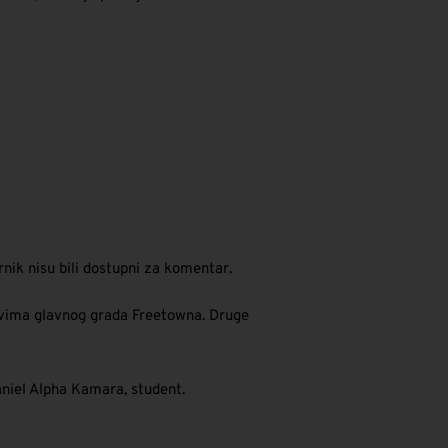
ornik nisu bili dostupni za komentar.
ovima glavnog grada Freetowna. Druge
niel Alpha Kamara, student.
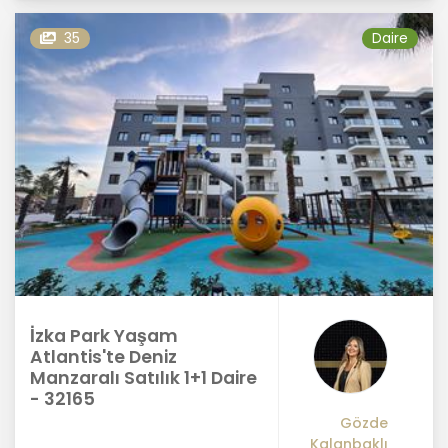
35
Daire
İzka Park Yaşam
Atlantis'te Deniz
Manzaralı Satılık 1+1 Daire
- 32165
Gözde
Kalanbaklı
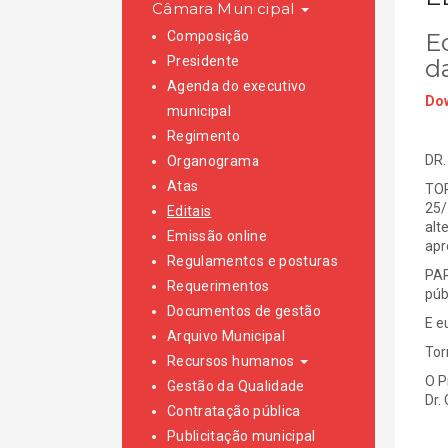
Câmara Municipal
Composição
E
Presidente
d
Agenda do executivo
Dow
municipal
Regimento
DR.
Organograma
Atas
TOR
25/
Editais
alt
Emissão online
apr
Regulamentos e posturas
PAR
Requerimentos
púb
Documentos de gestão
E e
Arquivo Municipal
Tor
Recursos humanos
O P
Gestão da Qualidade
Dr.
Contratação pública
Publicitação municipal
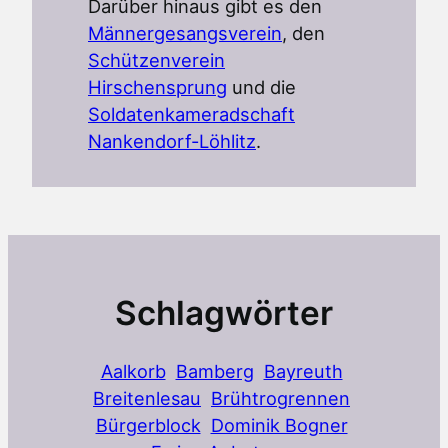
Darüber hinaus gibt es den
Männergesangsverein
, den
Schützenverein
Hirschensprung
und die
Soldatenkameradschaft
Nankendorf-Löhlitz
.
Schlagwörter
Aalkorb
Bamberg
Bayreuth
Breitenlesau
Brühtrogrennen
Bürgerblock
Dominik Bogner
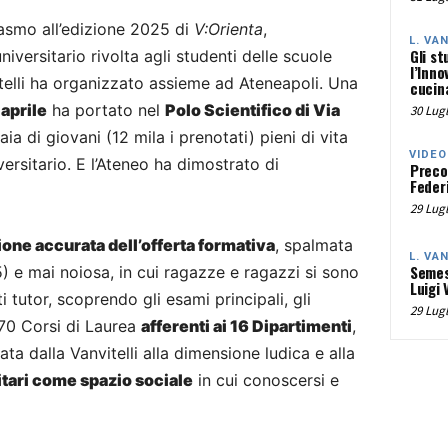
asmo all’edizione 2025 di
V:Orienta
,
L. VA
Gli st
versitario rivolta agli studenti delle scuole
l’Inno
telli ha organizzato assieme ad Ateneapoli. Una
cucina
1 aprile
ha portato nel
Polo Scientifico di Via
30 Lugl
aia di giovani (12 mila i prenotati) pieni di vita
VIDEO
versitario. E l’Ateneo ha dimostrato di
Preco
Federi
29 Lugl
one accurata dell’offerta formativa
, spalmata
L. VA
Semes
5) e mai noiosa, in cui ragazze e ragazzi si sono
Luigi 
 tutor, scoprendo gli esami principali, gli
29 Lugl
 70 Corsi di Laurea
afferenti ai 16 Dipartimenti
,
a dalla Vanvitelli alla dimensione ludica e alla
itari come spazio sociale
in cui conoscersi e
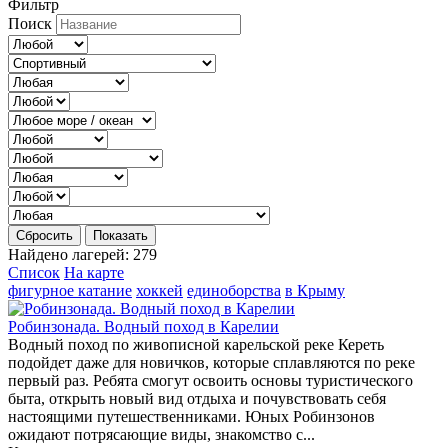
Фильтр
Поиск
Сбросить
Показать
Найдено лагерей:
279
Список
На карте
фигурное катание
хоккей
единоборства
в Крыму
Робинзонада. Водный поход в Карелии
Водный поход по живописной карельской реке Кереть
подойдет даже для новичков, которые сплавляются по реке
первый раз. Ребята смогут освоить основы туристического
быта, открыть новый вид отдыха и почувствовать себя
настоящими путешественниками. Юных Робинзонов
ожидают потрясающие виды, знакомство с...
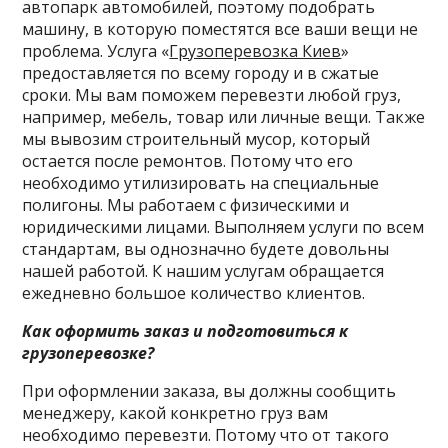
автопарк автомобилей, поэтому подобрать
машину, в которую поместятся все ваши вещи не
проблема. Услуга «
Грузоперевозка Киев
»
предоставляется по всему городу и в сжатые
сроки. Мы вам поможем перевезти любой груз,
например, мебель, товар или личные вещи. Также
мы вывозим строительный мусор, который
остается после ремонтов. Потому что его
необходимо утилизировать на специальные
полигоны. Мы работаем с физическими и
юридическими лицами. Выполняем услуги по всем
стандартам, вы однозначно будете довольны
нашей работой. К нашим услугам обращается
ежедневно большое количество клиентов.
Как оформить заказ и подготовиться к
грузоперевозке?
При оформлении заказа, вы должны сообщить
менеджеру, какой конкретно груз вам
необходимо перевезти. Потому что от такого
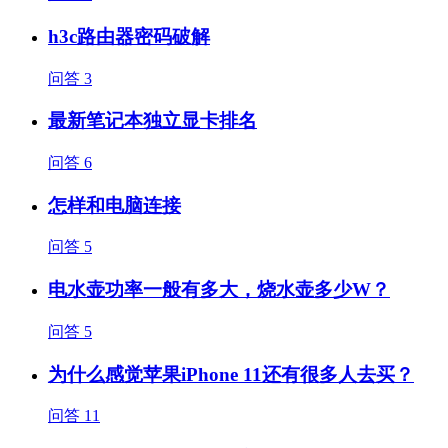
h3c路由器密码破解
问答
3
最新笔记本独立显卡排名
问答
6
怎样和电脑连接
问答
5
电水壶功率一般有多大，烧水壶多少W？
问答
5
为什么感觉苹果iPhone 11还有很多人去买？
问答
11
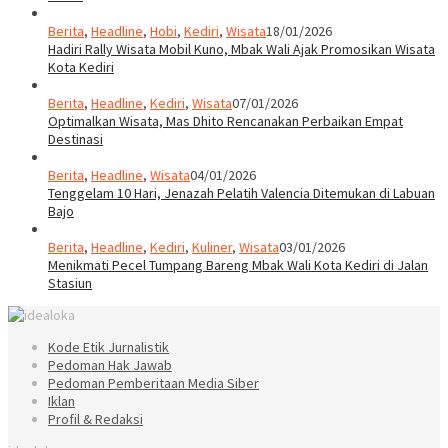
Berita
,
Headline
,
Hobi
,
Kediri
,
Wisata
18/01/2026
Hadiri Rally Wisata Mobil Kuno, Mbak Wali Ajak Promosikan Wisata
Kota Kediri
Berita
,
Headline
,
Kediri
,
Wisata
07/01/2026
Optimalkan Wisata, Mas Dhito Rencanakan Perbaikan Empat
Destinasi
Berita
,
Headline
,
Wisata
04/01/2026
Tenggelam 10 Hari, Jenazah Pelatih Valencia Ditemukan di Labuan
Bajo
Berita
,
Headline
,
Kediri
,
Kuliner
,
Wisata
03/01/2026
Menikmati Pecel Tumpang Bareng Mbak Wali Kota Kediri di Jalan
Stasiun
Kode Etik Jurnalistik
Pedoman Hak Jawab
Pedoman Pemberitaan Media Siber
Iklan
Profil & Redaksi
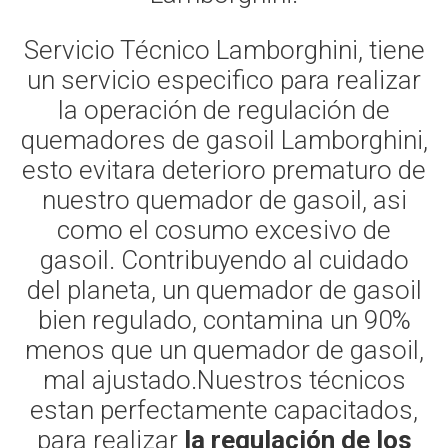
Servicio Técnico Lamborghini, tiene
un servicio especifico para realizar
la operación de regulación de
quemadores de gasoil Lamborghini,
esto evitara deterioro prematuro de
nuestro quemador de gasoil, asi
como el cosumo excesivo de
gasoil. Contribuyendo al cuidado
del planeta, un quemador de gasoil
bien regulado, contamina un 90%
menos que un quemador de gasoil,
mal ajustado.Nuestros técnicos
estan perfectamente capacitados,
para realizar
la regulación de los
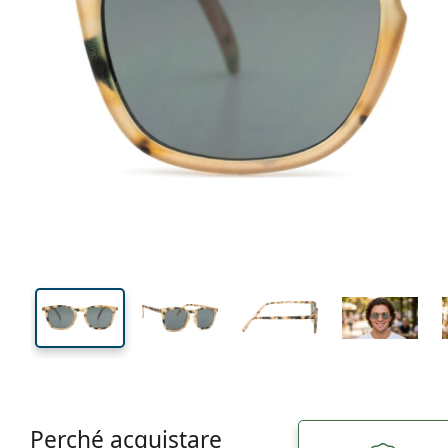
130 mm
Larghezza montatura
Diametr
lente (Cali
41 mm
51 mm
Altezza lente
Diametro lente (Calibro)
Perché acquistare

Work required
Reproduce, line for line and without changes, the text read from every entry above. Omit the picture markers.

Solution
ornik nisu bili dostupni za komentar.
ovima glavnog grada Freetowna. Druge
niel Alpha Kamara, student.
35
Daire
İzka Park Yaşam
Atlantis'te Deniz
Manzaralı Satılık 1+1 Daire
- 32165
Gözde
Kalanbaklı
Câmara Municipal
Composição
E
Presidente
d
Agenda do executivo
Dow
municipal
Regimento
DR.
Organograma
Atas
TOR
25/
Editais
alt
Emissão online
apr
Regulamentos e posturas
PAR
Requerimentos
púb
Documentos de gestão
E e
Arquivo Municipal
Tor
Recursos humanos
O P
Gestão da Qualidade
Dr.
Contratação pública
Publicitação municipal
Darüber hinaus gibt es den
Männergesangsverein
, den
Schützenverein
Hirschensprung
und die
Soldatenkameradschaft
Nankendorf-Löhlitz
.
Schlagwörter
Aalkorb
Bamberg
Bayreuth
Breitenlesau
Brühtrogrennen
Bürgerblock
Dominik Bogner
asmo all’edizione 2025 di
V:Orienta
,
L. VA
Gli st
versitario rivolta agli studenti delle scuole
l’Inno
telli ha organizzato assieme ad Ateneapoli. Una
cucina
1 aprile
ha portato nel
Polo Scientifico di Via
30 Lugl
aia di giovani (12 mila i prenotati) pieni di vita
VIDEO
versitario. E l’Ateneo ha dimostrato di
Preco
Federi
29 Lugl
one accurata dell’offerta formativa
, spalmata
L. VA
Semes
5) e mai noiosa, in cui ragazze e ragazzi si sono
Luigi 
 tutor, scoprendo gli esami principali, gli
29 Lugl
 70 Corsi di Laurea
afferenti ai 16 Dipartimenti
,
a dalla Vanvitelli alla dimensione ludica e alla
itari come spazio sociale
in cui conoscersi e
Фильтр
Поиск
Сбросить
Показать
Найдено лагерей:
279
Список
На карте
фигурное катание
хоккей
единоборства
в Крыму
Робинзонада. Водный поход в Карелии
Водный поход по живописной карельской реке Кереть
подойдет даже для новичков, которые сплавляются по реке
первый раз. Ребята смогут освоить основы туристического
быта, открыть новый вид отдыха и почувствовать себя
настоящими путешественниками. Юных Робинзонов
ожидают потрясающие виды, знакомство с...
автопарк автомобилей, поэтому подобрать
машину, в которую поместятся все ваши вещи не
проблема. Услуга «
Грузоперевозка Киев
»
предоставляется по всему городу и в сжатые
сроки. Мы вам поможем перевезти любой груз,
например, мебель, товар или личные вещи. Также
мы вывозим строительный мусор, который
остается после ремонтов. Потому что его
необходимо утилизировать на специальные
полигоны. Мы работаем с физическими и
юридическими лицами. Выполняем услуги по всем
стандартам, вы однозначно будете довольны
нашей работой. К нашим услугам обращается
ежедневно большое количество клиентов.
Как оформить заказ и подготовиться к
грузоперевозке?
При оформлении заказа, вы должны сообщить
менеджеру, какой конкретно груз вам
необходимо перевезти. Потому что от такого
h3c路由器密码破解
问答
3
最新笔记本独立显卡排名
问答
6
怎样和电脑连接
问答
5
电水壶功率一般有多大，烧水壶多少W？
问答
5
为什么感觉苹果iPhone 11还有很多人去买？
问答
11
Berita
,
Headline
,
Hobi
,
Kediri
,
Wisata
18/01/2026
Hadiri Rally Wisata Mobil Kuno, Mbak Wali Ajak Promosikan Wisata
Kota Kediri
Berita
,
Headline
,
Kediri
,
Wisata
07/01/2026
Optimalkan Wisata, Mas Dhito Rencanakan Perbaikan Empat
Destinasi
Berita
,
Headline
,
Wisata
04/01/2026
Tenggelam 10 Hari, Jenazah Pelatih Valencia Ditemukan di Labuan
Bajo
Berita
,
Headline
,
Kediri
,
Kuliner
,
Wisata
03/01/2026
Menikmati Pecel Tumpang Bareng Mbak Wali Kota Kediri di Jalan
Stasiun
Kode Etik Jurnalistik
Pedoman Hak Jawab
Pedoman Pemberitaan Media Siber
Iklan
Profil & Redaksi
Servicio Técnico Lamborghini, tiene
un servicio especifico para realizar
la operación de regulación de
quemadores de gasoil Lamborghini,
esto evitara deterioro prematuro de
nuestro quemador de gasoil, asi
como el cosumo excesivo de
gasoil. Contribuyendo al cuidado
del planeta, un quemador de gasoil
bien regulado, contamina un 90%
menos que un quemador de gasoil,
mal ajustado.Nuestros técnicos
estan perfectamente capacitados,
para realizar
la regulación de los
130 mm
Larghezza montatura
Diametr
lente (Cali
41 mm
51 mm
Altezza lente
Diametro lente (Calibro)
Perché acquistare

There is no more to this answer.